Rather than rush into a long-term agreement that isn’t fully beneficial to Ontario, the province has signed a one-year extension to the Canada-Ontario Immigration Agreement (COIA).

Under the inaugural deal signed on November 21, 2005, the federal government was expected to provide the province with $920 million in new immigration funding over five years to help newcomers successfully assimilate into Ontario’s communities and achieve their full potential.

Former Ontario Citizenship and Immigration Minister Michael Chan made it clear last year that the deal, which expired on March 31, 2010, was not working in favour of the province. He said the government had only received $407 million and federal Citizenship, Immigration and Multiculturalism Minister Jason Kenney had informed him the federal government was diverting $90 million of the funds originally promised to Ontario, into other programs and provinces.

Chan’s successor, Dr. Eric Hoskins, wants to make sure Ontario — which attracts the majority of the newcomers to Canada — gets the best deal.

“We are in the process of renegotiating a new five-year agreement and this one-year extension is really to give us the time and space to properly enter into negotiations,” he told Share. “We have a concern that the federal government under-spent the agreement by $193 million in the first four years. “Hopefully, we can get their commitment to invest those funds as well so that that shortfall is made up. We have built it into the interim agreement so that issue can be addressed.”

Each year, nearly 125,000 newcomers – about half of all the new arrivals to Canada – come to Ontario. By next year, immigration is expected to account for 100 per cent of the net labour market growth.

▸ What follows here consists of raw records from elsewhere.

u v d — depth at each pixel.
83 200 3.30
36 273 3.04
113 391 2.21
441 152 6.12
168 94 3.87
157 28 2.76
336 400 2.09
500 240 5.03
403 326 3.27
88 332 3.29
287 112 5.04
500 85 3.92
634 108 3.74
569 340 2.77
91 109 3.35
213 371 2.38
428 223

Ontario is seeking a deal that would allow the federal government to transfer the funds directly to the province so that it can develop and deliver a comprehensive and coordinated set of programs.

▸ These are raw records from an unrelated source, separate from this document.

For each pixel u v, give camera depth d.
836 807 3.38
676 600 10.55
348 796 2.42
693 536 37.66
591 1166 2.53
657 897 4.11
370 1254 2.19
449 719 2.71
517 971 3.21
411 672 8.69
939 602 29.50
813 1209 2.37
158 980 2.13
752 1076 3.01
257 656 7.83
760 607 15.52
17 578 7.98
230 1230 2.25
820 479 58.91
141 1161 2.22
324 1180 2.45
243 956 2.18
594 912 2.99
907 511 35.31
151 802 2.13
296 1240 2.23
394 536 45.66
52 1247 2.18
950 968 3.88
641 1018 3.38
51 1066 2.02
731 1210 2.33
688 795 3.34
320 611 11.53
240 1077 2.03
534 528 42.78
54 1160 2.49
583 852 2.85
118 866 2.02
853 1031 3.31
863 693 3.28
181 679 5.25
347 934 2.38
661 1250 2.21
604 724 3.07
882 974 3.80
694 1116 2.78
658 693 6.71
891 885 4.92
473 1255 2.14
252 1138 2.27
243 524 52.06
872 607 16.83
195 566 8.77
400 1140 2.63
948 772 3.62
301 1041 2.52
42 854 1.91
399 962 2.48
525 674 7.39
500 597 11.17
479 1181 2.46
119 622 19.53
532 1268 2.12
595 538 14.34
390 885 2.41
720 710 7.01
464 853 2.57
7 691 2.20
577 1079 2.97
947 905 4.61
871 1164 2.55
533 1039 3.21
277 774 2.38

“Ontario is asking for a couple of things that are a bit different,” Hoskins said. “We are hoping to gain devolution when it comes to choosing and the implementation of programs for our newcomers and immigrants. We believe we can provide these services more efficiently. We also believe we have a better understanding of the newcomers’ requirements and needs in our province and I think we can save money on the administrative side and make sure we fill any gaps as well.”

In addition to the annual settlement funding of $108 million, a total of $320 million has been allocated to Ontario in the interim agreement.

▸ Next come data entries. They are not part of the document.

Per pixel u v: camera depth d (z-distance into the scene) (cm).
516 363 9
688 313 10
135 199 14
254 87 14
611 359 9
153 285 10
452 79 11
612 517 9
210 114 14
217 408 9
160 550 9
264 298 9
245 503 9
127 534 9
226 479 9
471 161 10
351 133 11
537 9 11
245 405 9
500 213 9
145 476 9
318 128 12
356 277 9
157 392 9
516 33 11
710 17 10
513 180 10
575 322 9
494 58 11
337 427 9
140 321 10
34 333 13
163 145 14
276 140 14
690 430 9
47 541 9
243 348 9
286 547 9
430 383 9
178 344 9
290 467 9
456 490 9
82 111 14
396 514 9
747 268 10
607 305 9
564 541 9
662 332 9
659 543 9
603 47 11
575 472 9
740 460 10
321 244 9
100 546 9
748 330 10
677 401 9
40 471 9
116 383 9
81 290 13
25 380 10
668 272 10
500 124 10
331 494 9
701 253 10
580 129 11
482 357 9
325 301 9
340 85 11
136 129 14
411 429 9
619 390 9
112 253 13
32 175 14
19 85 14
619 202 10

Kenney said the federal government, by extending the COIA, is showing its commitment to continue to collaborate to attract, retain and integrate immigrants into Ontario’s communities while exploring new ways to improve immigrant outcomes.

“The extension of this agreement prolongs our support for immigrant settlement programs, including language training and programs for newcomers,” he added.

The deal also covers the provincial nominee program, the temporary foreign workers agreement and the Ontario Immigration Web Portal.